WASHINGTON - The House panel investigating the Capitol attack on Jan. 6, 2021, will meet in private Friday to discuss potentially urging the Justice Department to pursue criminal charges against Donald Trump and others, and potential civil complaints against lawyers who allegedly behaved unethically, lawmakers said Wednesday.
The possible recommendations will come from a subcommittee of four lawyers on the nine-member panel: Reps. Jamie Raskin, D-Md.; Adam Schiff, D-Calif.; Zoe Logren, D-Calif.; and Liz Cheney, R-Wyo. The group is developing recommendations for possible criminal referrals to the Justice Department or civil referrals to state bar associations, but no decisions have been made, said Raskin, who heads the subcommittee.
"We just want to make sure nothing falls between the cracks," Raskin said. "We want to make sure that the committee is emphatic that those crimes that are of sufficient gravity, that one branch of government essentially needs to tell another about it."
The closed committee meeting Friday comes as the panel drafts its final report about its investigation. The committee expires Dec. 31 and the chairman, Rep. Bennie Thompson, D-Miss., said he expects the report to be released by Christmas. He said the committee reached a consensus the report will consist of eight chapters.
"Those chapters are being fact-checked and being looked at," Thompson said. "We've not gone pens down on the draft yet. Ultimately, we have to get to the printer and get that process done."
Raskin said the committee has already urged the Justice Department to pursue criminal charges for contempt of Congress against four people who defied committee subpoenas.
Steve Bannon, a Trump political strategist, has been convicted and sentenced to four months in jail. Peter Navarro, a former Trump trade adviser, awaits trial. But the department declined to pursue charges against Mark Meadows, former White House chief of staff, or Dan Scavino, former deputy chief of staff.
Thompson said the committee has discovered potential criminal activity and potential ethical violations by lawyers.

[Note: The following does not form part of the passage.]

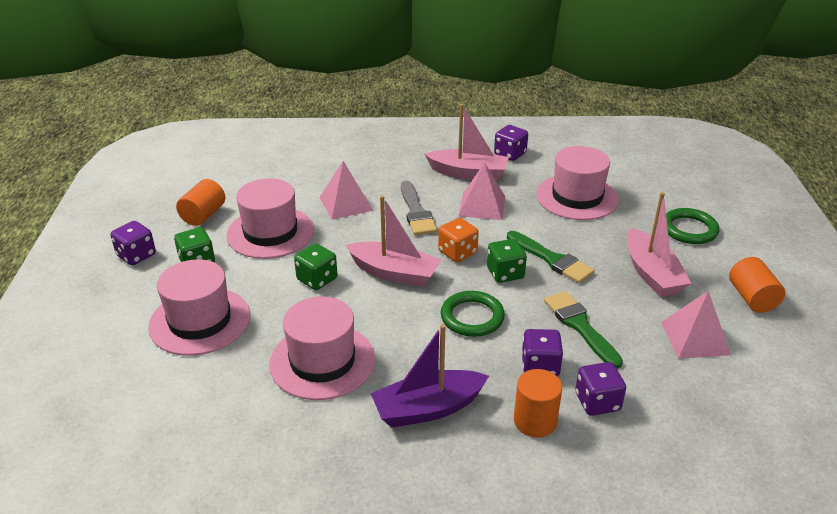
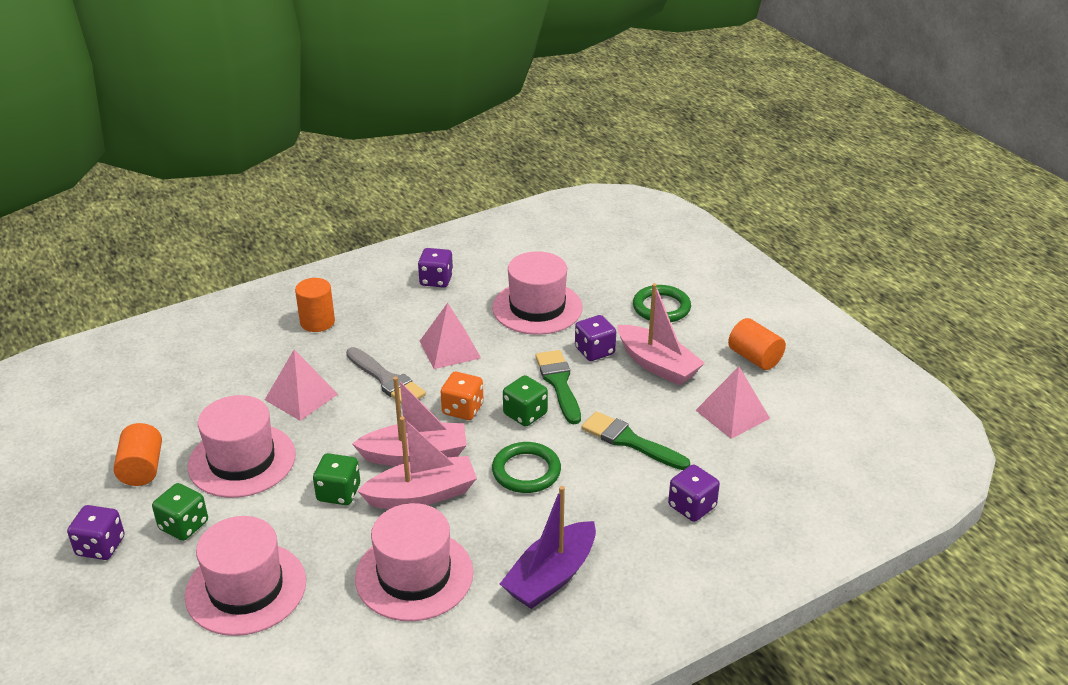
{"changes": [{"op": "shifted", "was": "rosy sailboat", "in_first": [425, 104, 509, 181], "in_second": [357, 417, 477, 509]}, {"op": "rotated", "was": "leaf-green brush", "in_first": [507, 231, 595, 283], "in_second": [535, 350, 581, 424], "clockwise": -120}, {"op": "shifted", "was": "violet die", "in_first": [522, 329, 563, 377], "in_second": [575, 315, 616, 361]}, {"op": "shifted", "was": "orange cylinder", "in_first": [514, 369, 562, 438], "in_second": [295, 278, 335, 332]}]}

A federal judge has ruled that John Eastman, a personal lawyer for Trump, more likely than not acted unlawfully in proposing that Vice President Mike Pence reject electors from states that President Joe Biden won.

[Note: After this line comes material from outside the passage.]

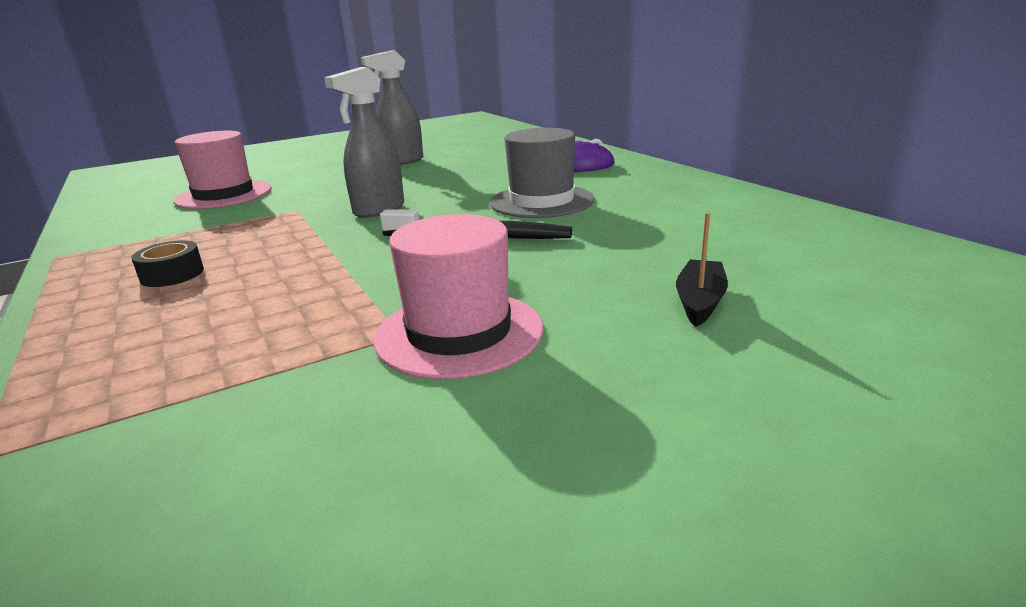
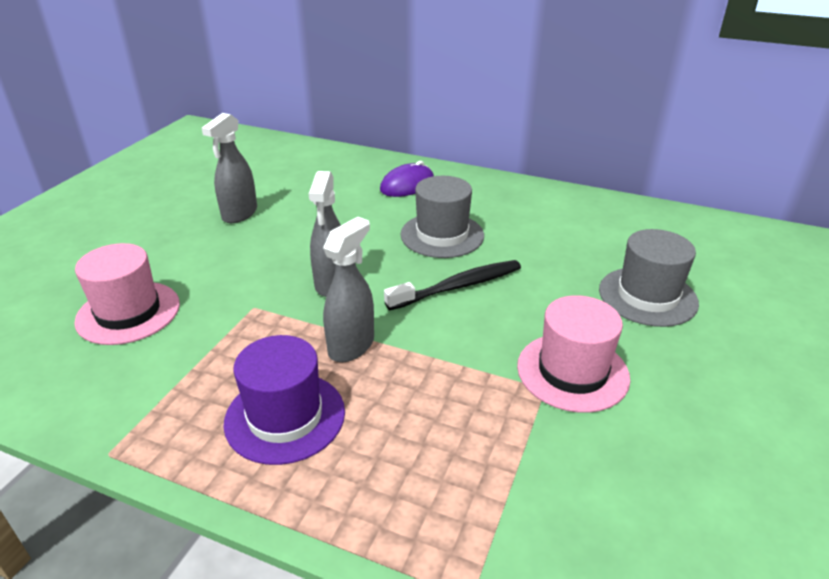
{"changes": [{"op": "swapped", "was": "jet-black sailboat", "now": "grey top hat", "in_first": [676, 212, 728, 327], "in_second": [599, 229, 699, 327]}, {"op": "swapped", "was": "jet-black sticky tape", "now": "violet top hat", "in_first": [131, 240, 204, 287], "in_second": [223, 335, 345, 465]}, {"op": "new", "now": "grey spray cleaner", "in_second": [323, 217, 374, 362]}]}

Eastman has declined to answer questions from the committee or a Georgia grand jury based on his Fifth Amendment right against self-incrimination.
"I think there's information that we have discovered, uncovered that we'll have to make a decision what we do with it," Thompson said. "There are a lot of things we're working through right now."
Raskin declined to specify who is targeted by the recommendations. A former professor of constitutional law, Raskin led the prosecution of Trump's second impeachment trial for inciting the Capitol riot, when the Senate acquitted Trump.
"I think that what Donald Trump did when he occupied the Oval Office was the most dangerous set of political assaults on American political institutions in the history of the White House," Raskin said. "I don't think any other president has come as close as Trump in terms of the dangerousness of his actions, in terms of destabilizing and potentially overthrowing the constitutional order."
Trump has said he did nothing wrong in protesting 2020 election results and urging investigations of alleged election fraud. He is fighting a committee subpoena in federal court.